## TRABAJO REQUERIDO
A. Responde a estas preguntas con lo que dice el fragmento de lectura sobre Pentecostés, cada una en su línea:
(i) ¿A quién se atribuye la cita sobre los fundamentos espirituales de Europa?
(ii) ¿Qué pierde el hombre una vez que ha roto su relación con Dios?
(iii) ¿Qué reclama el texto como perteneciente a Dios en el día de Pentecostés?
B. Enumera todas las lecturas bíblicas que cita el fragmento de lectura sobre Pentecostés en su primera línea, cada una con su referencia.

## FRAGMENTO DE LECTURA
Hechos de los apóstoles 2, 1-11; Sal 103, 1ab y 24ac. 29bc-30. 31 y 34 ; San Pablo a los Corintios 12, 3b-7. 12-13; San Juan 20, 19-23

“Se llenaron todos de Espíritu Santo”. Dios no hace reservas con nadie. Él quiere que todos los hombres le conozcan, y descubran el amor que tiene por cada uno, sin distinciones de color, raza o lengua. Decía recientemente el Cardenal Ratzinger acerca de los fundamentos espirituales de Europa: “Somos herederos de una disolución de las certezas primordiales del hombre sobre Dios, sobre sí mismo y sobre el universo”. La conclusión es que el hombre, una vez ha roto su relación con Dios, pierde su propia identidad. Y ésta es la contradicción en la que nos movemos constantemente: mientras reivindicamos derechos humanos fundamentales (libertad, justicia…), somos capaces de justificar situaciones que atacan directamente la dignidad humana, como es el tráfico de embriones, el comercio de órganos, etc.

Al llegar a éste día solemne de Pentecostés, no podemos más que reclamar lo que pertenece a Dios: todo el orden creado. La vida no es algo con lo que se pueda jugar, sobre todo cuando la ponemos en manos de quienes mañana dirán lo contrario, dependiendo de su interés egoísta. El Espíritu Santo no sólo merece respeto, sino que da la inspiración para que todo lo sagrado tenga su primer y último sentido en Dios, dejando de lado fanatismos y partidismos.

## DATOS DE ORIGEN
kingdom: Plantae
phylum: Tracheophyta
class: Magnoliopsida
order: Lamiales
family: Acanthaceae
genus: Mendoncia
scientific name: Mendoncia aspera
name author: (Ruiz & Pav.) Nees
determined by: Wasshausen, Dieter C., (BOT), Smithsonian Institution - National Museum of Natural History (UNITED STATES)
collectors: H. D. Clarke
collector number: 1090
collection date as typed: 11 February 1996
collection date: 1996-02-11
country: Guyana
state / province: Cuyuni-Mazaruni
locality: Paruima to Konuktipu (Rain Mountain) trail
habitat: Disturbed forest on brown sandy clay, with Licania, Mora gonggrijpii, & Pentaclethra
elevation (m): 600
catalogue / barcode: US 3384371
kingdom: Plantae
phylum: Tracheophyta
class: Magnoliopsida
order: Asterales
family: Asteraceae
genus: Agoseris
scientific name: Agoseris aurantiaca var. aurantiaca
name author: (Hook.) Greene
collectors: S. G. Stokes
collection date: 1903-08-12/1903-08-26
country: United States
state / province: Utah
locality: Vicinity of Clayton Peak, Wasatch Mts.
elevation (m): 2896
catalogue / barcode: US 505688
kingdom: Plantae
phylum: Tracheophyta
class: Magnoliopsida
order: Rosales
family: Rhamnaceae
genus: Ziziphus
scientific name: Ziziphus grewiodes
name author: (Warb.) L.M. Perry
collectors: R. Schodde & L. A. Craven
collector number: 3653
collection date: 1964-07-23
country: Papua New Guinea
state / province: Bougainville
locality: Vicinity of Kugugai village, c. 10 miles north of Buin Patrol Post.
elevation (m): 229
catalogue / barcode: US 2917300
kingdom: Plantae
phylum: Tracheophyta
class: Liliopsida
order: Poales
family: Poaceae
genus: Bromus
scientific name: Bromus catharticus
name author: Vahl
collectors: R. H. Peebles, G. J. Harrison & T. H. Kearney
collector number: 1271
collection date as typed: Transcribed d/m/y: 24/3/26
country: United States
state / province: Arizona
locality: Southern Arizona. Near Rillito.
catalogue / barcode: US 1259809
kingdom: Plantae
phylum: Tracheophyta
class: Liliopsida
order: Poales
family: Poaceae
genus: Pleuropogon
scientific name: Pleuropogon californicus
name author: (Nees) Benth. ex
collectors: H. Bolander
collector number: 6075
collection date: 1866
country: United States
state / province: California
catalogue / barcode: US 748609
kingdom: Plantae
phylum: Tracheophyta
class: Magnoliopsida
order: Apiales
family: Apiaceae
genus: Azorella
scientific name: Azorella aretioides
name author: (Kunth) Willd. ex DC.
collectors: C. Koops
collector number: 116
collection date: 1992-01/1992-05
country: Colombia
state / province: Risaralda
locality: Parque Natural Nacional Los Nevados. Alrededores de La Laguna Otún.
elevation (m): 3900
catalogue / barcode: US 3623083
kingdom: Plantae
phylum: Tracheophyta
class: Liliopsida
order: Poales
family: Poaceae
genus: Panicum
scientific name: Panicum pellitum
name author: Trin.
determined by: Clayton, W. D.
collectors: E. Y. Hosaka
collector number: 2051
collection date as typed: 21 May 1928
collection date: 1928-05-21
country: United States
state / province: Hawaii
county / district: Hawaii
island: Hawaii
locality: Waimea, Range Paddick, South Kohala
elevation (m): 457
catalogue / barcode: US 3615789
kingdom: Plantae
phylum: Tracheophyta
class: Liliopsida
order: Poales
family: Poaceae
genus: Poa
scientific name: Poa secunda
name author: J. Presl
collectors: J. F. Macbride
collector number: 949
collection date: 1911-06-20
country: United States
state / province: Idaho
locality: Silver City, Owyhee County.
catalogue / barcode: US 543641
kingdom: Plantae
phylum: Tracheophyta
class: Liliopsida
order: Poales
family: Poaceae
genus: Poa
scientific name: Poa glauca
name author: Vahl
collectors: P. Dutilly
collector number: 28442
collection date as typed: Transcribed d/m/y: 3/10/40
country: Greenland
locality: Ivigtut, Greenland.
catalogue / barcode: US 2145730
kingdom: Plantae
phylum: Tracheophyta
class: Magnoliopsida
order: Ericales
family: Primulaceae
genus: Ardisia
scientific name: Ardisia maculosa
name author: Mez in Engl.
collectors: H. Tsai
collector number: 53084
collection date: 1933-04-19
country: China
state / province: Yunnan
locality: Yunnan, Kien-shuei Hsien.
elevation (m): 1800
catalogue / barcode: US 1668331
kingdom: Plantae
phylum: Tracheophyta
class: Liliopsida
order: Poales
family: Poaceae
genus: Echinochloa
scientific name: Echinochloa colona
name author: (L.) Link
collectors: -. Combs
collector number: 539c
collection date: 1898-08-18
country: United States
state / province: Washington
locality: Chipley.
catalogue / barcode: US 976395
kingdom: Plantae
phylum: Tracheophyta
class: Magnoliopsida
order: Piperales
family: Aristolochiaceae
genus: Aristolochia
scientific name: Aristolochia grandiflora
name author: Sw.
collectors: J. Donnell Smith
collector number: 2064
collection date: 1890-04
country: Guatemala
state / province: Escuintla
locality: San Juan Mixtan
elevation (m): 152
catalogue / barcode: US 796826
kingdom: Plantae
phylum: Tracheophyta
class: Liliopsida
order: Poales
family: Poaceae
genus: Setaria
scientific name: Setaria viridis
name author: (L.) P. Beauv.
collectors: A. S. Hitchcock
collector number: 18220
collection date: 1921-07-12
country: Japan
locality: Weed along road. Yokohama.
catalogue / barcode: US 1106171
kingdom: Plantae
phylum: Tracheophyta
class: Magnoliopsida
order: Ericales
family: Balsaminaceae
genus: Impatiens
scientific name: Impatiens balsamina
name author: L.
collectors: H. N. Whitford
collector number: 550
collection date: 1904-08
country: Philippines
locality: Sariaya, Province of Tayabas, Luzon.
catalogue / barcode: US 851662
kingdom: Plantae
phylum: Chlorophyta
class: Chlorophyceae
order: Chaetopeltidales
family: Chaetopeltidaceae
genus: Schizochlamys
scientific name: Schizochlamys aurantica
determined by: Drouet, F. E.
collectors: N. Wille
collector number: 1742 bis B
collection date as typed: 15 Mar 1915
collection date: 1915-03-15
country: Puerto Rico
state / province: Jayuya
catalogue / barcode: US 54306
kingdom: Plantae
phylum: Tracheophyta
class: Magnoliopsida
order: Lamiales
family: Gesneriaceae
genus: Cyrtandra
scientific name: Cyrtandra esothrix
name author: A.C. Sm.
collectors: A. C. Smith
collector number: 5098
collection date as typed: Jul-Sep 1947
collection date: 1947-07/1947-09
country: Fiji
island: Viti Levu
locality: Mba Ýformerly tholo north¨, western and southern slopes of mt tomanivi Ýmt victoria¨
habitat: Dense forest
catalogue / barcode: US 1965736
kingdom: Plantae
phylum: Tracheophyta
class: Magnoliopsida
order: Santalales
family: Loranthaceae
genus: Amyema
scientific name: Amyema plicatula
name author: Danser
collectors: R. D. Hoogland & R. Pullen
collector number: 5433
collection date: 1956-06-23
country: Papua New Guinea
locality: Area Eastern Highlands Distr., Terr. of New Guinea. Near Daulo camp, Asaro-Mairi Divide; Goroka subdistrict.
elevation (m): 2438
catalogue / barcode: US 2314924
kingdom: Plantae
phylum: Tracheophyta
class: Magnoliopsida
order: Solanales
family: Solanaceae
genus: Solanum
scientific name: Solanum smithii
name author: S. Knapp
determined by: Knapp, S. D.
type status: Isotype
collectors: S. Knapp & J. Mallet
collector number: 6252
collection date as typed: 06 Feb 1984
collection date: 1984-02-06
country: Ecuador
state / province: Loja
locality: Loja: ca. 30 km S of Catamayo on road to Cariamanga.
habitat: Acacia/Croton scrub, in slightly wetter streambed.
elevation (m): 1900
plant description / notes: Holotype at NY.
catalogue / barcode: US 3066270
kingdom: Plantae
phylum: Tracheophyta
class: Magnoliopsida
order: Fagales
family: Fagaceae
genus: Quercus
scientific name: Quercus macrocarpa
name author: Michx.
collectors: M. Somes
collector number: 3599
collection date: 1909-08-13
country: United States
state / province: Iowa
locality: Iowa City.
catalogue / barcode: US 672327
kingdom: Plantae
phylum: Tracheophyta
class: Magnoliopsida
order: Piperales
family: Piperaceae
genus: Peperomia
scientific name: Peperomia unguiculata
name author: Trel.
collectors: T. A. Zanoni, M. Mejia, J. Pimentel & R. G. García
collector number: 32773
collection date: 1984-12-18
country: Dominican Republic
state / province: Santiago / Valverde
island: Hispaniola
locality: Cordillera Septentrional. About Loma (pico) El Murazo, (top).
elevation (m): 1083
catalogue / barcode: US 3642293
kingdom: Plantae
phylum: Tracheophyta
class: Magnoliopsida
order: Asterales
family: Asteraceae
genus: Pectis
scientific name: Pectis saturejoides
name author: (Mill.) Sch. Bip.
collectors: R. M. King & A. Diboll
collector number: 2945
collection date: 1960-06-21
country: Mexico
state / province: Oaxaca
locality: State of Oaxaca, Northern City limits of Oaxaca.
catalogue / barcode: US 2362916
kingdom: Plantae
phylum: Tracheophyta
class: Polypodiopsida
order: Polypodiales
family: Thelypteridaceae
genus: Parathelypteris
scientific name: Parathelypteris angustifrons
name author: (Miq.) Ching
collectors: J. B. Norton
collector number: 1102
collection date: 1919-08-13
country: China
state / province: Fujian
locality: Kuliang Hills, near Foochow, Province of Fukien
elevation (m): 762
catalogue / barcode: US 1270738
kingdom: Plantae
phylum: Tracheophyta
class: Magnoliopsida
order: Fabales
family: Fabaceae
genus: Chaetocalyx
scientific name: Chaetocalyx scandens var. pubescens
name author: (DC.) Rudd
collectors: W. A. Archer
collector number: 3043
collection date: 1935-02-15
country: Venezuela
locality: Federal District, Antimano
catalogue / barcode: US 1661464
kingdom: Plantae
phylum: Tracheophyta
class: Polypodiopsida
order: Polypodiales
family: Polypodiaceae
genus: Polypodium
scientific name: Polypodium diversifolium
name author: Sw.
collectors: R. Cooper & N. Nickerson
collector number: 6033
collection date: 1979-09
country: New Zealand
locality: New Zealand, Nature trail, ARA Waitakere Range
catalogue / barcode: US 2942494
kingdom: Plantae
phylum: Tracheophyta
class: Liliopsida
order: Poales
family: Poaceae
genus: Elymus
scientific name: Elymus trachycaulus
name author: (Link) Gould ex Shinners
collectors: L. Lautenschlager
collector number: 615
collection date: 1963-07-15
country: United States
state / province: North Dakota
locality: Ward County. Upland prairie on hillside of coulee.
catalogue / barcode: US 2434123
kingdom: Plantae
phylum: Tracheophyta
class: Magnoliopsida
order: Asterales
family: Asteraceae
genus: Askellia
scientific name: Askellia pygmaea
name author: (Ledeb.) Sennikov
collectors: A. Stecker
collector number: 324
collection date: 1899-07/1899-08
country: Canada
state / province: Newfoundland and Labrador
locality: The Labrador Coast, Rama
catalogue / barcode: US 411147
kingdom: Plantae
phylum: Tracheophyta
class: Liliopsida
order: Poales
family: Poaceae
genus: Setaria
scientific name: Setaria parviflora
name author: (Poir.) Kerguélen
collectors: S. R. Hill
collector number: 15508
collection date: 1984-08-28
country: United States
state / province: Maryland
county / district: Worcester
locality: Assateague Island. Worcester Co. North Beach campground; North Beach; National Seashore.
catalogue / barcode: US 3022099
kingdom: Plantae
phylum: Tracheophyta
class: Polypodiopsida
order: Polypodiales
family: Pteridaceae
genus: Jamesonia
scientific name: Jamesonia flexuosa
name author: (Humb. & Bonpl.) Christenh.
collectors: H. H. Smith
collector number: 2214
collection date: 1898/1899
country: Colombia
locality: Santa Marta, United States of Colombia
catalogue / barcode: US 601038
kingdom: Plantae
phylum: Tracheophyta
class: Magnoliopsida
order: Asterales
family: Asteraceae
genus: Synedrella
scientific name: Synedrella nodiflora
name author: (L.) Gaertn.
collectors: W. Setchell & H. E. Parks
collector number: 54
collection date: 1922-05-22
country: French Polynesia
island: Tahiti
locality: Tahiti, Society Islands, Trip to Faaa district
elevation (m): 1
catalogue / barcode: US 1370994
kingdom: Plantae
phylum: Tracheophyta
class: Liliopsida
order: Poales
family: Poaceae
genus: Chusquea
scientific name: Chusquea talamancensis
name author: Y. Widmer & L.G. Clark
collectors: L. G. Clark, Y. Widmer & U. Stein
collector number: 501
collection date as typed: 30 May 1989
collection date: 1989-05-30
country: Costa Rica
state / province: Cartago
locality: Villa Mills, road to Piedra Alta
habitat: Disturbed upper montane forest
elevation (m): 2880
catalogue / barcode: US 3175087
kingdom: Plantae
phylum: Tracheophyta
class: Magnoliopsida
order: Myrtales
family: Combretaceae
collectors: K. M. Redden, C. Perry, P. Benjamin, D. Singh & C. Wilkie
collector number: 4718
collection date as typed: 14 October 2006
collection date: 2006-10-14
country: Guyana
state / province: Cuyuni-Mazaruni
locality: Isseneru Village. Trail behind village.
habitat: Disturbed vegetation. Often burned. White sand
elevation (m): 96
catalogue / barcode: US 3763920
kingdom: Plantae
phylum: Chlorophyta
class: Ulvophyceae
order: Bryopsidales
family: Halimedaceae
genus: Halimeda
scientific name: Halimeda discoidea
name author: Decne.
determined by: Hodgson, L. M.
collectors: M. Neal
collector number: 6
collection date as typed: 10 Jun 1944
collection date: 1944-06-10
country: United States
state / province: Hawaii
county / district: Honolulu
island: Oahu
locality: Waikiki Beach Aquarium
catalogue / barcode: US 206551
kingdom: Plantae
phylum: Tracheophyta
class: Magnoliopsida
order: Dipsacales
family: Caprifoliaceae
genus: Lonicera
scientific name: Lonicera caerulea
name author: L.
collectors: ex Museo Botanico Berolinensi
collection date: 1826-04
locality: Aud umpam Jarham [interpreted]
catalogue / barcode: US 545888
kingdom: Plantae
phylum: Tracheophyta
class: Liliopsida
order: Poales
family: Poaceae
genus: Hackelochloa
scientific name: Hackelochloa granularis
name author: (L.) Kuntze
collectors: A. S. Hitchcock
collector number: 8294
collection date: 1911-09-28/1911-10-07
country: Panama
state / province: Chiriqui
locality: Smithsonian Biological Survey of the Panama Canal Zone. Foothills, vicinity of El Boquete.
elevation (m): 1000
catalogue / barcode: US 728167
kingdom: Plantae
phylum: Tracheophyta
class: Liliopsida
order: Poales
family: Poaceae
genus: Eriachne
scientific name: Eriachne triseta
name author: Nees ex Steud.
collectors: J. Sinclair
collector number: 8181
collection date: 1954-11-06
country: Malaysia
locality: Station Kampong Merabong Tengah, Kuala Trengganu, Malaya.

## RESULTADOS ESPERADOS
A.
(i) Al Cardenal Ratzinger.
(ii) Su propia identidad.
(iii) Todo el orden creado.

B.
- Hechos de los apóstoles 2, 1-11
- Sal 103, 1ab y 24ac. 29bc-30. 31 y 34
- San Pablo a los Corintios 12, 3b-7. 12-13
- San Juan 20, 19-23